WRITTEN TASK:
Across the listing below, how many lines hold "type"? Reply with the number by itself.
*** Block opens ***
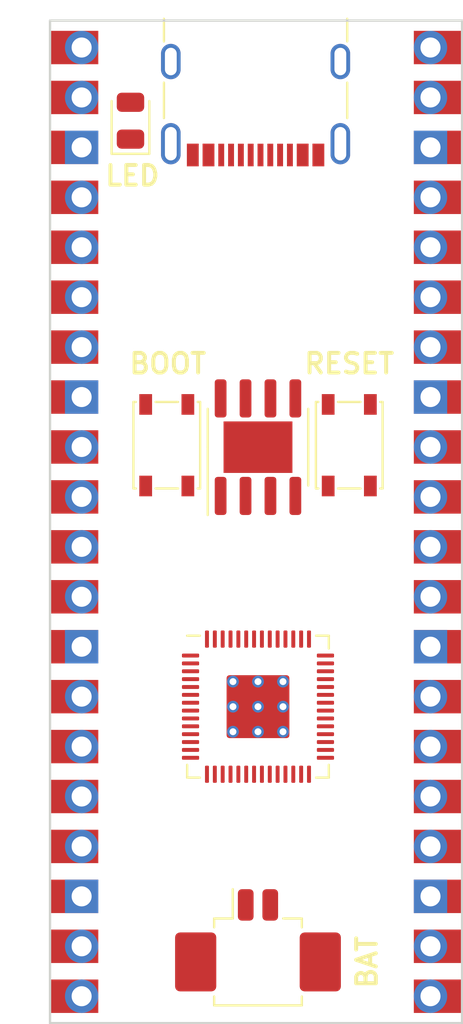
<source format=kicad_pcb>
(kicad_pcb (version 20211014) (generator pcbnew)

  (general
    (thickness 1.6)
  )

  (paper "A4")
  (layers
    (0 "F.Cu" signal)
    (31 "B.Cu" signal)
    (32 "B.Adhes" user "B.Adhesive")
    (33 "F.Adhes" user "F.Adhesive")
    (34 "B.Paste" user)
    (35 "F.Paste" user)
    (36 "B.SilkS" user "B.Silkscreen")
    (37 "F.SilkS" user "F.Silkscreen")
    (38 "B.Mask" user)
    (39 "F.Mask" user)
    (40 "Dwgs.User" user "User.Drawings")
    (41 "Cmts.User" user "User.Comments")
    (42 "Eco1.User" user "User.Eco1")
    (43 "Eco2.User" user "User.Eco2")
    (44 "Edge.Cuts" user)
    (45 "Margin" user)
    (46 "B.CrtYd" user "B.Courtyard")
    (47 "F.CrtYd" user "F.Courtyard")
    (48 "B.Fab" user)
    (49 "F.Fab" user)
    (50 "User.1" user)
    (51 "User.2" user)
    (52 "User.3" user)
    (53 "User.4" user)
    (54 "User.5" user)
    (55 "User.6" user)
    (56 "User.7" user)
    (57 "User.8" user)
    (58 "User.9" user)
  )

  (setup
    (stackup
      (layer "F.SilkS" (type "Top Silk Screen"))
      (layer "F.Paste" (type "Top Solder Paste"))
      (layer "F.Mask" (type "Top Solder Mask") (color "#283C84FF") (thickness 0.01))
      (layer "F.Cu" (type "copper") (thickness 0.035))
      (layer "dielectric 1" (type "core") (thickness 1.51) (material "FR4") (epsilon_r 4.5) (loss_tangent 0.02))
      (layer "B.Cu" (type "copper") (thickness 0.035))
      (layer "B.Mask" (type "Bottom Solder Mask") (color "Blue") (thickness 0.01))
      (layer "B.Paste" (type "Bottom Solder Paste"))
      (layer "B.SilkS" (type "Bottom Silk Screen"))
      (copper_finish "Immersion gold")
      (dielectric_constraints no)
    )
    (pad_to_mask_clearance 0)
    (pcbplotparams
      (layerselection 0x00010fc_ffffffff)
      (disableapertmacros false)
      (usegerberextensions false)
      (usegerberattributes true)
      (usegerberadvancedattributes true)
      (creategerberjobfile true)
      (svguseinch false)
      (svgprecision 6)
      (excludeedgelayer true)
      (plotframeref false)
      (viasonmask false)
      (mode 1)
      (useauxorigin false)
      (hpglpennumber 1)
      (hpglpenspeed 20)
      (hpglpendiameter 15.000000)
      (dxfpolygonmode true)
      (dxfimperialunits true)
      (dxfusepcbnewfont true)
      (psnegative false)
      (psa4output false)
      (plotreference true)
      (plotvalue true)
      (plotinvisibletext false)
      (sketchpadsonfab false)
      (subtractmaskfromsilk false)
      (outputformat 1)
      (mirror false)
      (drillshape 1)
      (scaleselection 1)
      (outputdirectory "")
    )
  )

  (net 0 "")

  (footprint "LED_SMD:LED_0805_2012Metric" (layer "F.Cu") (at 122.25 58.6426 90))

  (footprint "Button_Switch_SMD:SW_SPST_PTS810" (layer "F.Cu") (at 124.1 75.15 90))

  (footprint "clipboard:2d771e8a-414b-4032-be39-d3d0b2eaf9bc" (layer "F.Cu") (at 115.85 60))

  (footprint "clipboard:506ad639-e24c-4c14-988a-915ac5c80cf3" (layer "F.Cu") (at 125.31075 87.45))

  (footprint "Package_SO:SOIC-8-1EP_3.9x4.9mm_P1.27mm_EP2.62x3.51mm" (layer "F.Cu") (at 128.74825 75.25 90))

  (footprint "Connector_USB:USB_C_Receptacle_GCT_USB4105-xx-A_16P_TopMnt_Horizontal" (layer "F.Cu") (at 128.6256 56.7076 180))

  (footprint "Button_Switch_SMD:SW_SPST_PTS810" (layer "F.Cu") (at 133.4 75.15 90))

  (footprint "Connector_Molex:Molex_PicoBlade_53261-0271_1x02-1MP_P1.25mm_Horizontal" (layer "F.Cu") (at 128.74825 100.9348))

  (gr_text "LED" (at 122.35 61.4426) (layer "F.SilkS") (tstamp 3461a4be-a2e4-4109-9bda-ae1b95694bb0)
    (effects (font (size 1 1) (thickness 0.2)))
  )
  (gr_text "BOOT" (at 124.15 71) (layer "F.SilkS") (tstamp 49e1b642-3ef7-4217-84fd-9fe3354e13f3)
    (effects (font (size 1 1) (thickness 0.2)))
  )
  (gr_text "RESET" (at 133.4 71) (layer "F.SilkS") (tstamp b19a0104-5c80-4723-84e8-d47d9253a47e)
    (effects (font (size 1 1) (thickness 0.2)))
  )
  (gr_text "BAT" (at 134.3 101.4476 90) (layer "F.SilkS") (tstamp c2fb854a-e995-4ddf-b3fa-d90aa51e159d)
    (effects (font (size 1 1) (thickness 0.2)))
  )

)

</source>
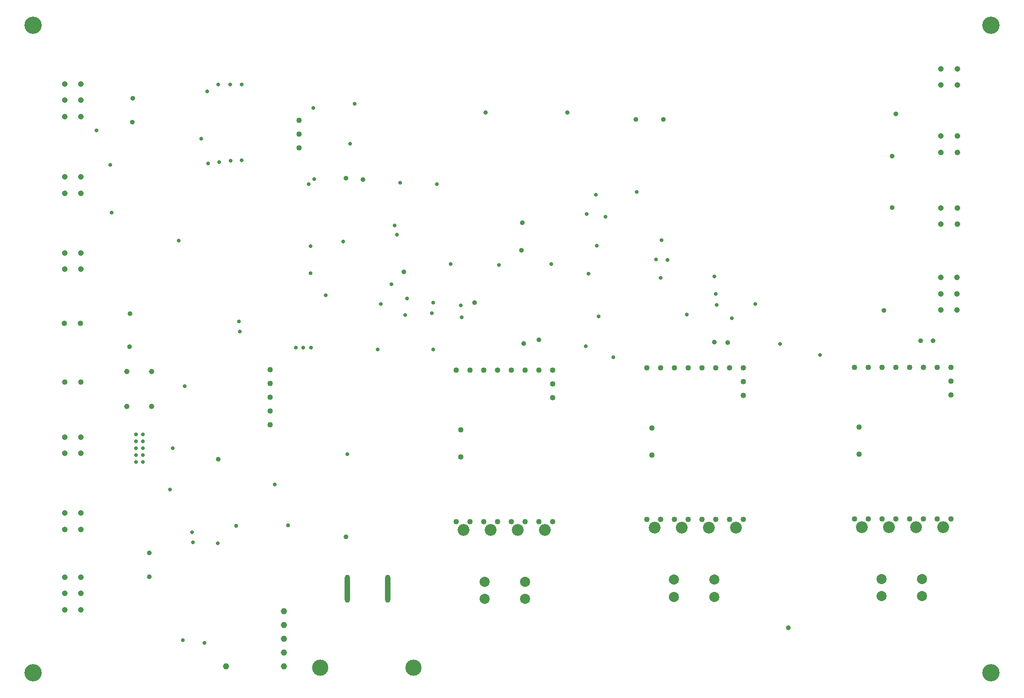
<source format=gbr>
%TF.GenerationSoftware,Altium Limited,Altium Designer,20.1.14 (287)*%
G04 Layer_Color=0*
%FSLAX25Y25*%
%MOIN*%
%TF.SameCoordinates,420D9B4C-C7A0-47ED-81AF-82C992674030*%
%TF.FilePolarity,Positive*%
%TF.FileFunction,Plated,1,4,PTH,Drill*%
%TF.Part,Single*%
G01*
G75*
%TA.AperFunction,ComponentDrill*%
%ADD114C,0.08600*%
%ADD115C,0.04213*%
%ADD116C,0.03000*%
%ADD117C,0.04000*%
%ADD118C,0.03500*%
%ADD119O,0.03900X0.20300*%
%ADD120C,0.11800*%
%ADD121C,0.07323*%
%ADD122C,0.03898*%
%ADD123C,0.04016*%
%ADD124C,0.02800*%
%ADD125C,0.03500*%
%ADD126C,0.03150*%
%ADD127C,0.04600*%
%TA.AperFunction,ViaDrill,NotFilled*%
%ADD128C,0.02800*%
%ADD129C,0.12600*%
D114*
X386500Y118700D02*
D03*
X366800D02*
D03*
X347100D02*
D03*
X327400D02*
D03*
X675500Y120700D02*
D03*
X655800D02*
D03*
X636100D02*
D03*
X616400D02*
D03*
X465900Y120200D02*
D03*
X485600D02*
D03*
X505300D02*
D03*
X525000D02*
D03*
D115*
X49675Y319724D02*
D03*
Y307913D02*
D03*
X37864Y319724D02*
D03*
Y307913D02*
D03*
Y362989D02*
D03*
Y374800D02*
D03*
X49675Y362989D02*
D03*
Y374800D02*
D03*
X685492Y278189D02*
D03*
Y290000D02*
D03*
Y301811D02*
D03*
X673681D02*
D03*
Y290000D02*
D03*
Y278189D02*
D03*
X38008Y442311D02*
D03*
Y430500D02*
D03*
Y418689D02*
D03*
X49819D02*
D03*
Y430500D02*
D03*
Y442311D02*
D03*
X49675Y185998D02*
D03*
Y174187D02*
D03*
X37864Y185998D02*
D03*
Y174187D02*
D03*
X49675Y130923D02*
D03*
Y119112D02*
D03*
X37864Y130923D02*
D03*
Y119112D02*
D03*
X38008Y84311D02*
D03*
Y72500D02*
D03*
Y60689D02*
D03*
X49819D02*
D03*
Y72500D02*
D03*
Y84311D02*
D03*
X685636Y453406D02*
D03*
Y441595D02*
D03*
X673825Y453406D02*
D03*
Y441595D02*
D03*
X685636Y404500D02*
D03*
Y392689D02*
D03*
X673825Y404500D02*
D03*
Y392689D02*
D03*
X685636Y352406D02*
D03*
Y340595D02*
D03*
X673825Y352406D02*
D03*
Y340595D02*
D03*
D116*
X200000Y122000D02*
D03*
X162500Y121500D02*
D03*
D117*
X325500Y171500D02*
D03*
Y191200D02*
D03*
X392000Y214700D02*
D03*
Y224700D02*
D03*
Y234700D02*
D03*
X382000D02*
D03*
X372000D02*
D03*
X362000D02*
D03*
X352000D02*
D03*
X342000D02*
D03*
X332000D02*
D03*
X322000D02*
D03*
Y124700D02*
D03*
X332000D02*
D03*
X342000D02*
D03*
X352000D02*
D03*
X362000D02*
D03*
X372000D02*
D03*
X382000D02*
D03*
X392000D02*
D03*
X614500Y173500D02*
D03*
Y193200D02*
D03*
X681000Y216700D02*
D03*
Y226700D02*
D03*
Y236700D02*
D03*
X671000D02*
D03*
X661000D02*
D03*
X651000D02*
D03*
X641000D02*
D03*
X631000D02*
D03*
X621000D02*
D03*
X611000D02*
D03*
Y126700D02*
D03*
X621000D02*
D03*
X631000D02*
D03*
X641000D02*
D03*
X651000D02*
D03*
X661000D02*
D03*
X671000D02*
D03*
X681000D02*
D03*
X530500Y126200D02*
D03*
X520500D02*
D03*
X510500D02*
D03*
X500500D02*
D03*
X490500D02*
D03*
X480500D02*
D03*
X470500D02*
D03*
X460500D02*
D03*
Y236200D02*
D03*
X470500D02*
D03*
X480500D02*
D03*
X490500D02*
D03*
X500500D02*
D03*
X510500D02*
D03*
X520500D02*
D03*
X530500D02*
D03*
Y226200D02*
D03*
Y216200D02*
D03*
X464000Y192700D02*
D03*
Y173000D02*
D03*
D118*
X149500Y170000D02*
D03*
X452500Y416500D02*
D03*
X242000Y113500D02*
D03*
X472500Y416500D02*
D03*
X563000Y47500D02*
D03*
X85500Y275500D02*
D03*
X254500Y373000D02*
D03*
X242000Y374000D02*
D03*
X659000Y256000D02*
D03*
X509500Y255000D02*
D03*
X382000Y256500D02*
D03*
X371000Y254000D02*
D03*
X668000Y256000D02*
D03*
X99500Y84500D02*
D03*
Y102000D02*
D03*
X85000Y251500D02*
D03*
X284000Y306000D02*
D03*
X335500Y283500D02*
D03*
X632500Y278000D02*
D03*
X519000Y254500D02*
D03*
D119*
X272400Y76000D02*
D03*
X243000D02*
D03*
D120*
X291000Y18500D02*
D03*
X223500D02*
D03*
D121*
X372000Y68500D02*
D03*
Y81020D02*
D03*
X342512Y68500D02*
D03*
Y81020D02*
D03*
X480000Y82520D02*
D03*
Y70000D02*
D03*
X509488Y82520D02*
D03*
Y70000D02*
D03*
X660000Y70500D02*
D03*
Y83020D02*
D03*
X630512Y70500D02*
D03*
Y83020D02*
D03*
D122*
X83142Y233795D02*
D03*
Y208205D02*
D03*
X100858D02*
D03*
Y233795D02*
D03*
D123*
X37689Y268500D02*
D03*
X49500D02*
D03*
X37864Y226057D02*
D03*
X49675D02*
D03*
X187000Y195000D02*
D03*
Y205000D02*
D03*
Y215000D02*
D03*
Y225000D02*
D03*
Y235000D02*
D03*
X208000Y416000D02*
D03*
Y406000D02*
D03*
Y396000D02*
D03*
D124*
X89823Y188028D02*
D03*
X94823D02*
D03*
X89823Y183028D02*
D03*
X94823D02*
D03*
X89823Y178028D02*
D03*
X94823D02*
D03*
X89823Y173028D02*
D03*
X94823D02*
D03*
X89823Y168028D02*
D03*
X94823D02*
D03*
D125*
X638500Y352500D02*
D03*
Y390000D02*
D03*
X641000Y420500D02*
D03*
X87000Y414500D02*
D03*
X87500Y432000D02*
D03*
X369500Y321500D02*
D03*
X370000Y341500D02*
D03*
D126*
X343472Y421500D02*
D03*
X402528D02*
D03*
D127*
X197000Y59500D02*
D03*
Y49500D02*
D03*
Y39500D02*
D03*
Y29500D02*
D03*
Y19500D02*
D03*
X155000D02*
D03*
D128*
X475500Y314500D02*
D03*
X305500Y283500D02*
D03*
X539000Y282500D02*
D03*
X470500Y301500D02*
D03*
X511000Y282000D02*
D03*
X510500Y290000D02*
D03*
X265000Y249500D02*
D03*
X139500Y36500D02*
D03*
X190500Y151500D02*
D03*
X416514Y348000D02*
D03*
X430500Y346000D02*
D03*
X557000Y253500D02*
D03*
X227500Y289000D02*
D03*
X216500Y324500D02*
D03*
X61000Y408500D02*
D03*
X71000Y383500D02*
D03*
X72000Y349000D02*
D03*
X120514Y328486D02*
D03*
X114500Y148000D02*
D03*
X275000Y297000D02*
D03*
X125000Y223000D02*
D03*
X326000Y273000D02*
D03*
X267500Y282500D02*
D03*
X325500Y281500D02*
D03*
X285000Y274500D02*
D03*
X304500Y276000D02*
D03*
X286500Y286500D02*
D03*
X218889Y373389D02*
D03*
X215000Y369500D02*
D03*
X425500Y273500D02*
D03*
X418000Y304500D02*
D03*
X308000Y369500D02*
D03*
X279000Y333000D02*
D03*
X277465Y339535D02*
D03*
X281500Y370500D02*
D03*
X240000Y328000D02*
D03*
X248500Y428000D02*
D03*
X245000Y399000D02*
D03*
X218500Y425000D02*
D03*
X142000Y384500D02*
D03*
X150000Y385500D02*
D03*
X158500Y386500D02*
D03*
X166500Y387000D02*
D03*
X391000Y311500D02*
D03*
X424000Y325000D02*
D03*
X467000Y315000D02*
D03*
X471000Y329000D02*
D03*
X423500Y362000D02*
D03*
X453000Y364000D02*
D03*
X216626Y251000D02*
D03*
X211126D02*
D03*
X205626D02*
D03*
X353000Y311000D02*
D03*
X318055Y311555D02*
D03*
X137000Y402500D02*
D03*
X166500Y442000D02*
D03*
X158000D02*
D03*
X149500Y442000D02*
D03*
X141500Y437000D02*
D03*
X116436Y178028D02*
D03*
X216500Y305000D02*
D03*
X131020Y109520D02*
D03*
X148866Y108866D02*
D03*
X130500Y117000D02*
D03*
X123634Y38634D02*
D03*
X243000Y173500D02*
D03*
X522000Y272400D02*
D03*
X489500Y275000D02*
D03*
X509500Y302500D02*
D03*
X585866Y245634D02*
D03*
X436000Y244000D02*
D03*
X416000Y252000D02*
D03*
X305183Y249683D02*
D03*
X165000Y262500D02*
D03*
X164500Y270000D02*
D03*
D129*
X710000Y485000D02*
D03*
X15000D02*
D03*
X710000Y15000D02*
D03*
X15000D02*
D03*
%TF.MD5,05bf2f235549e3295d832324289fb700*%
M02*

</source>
*** Block closes ***
ANSWER SPACE:
9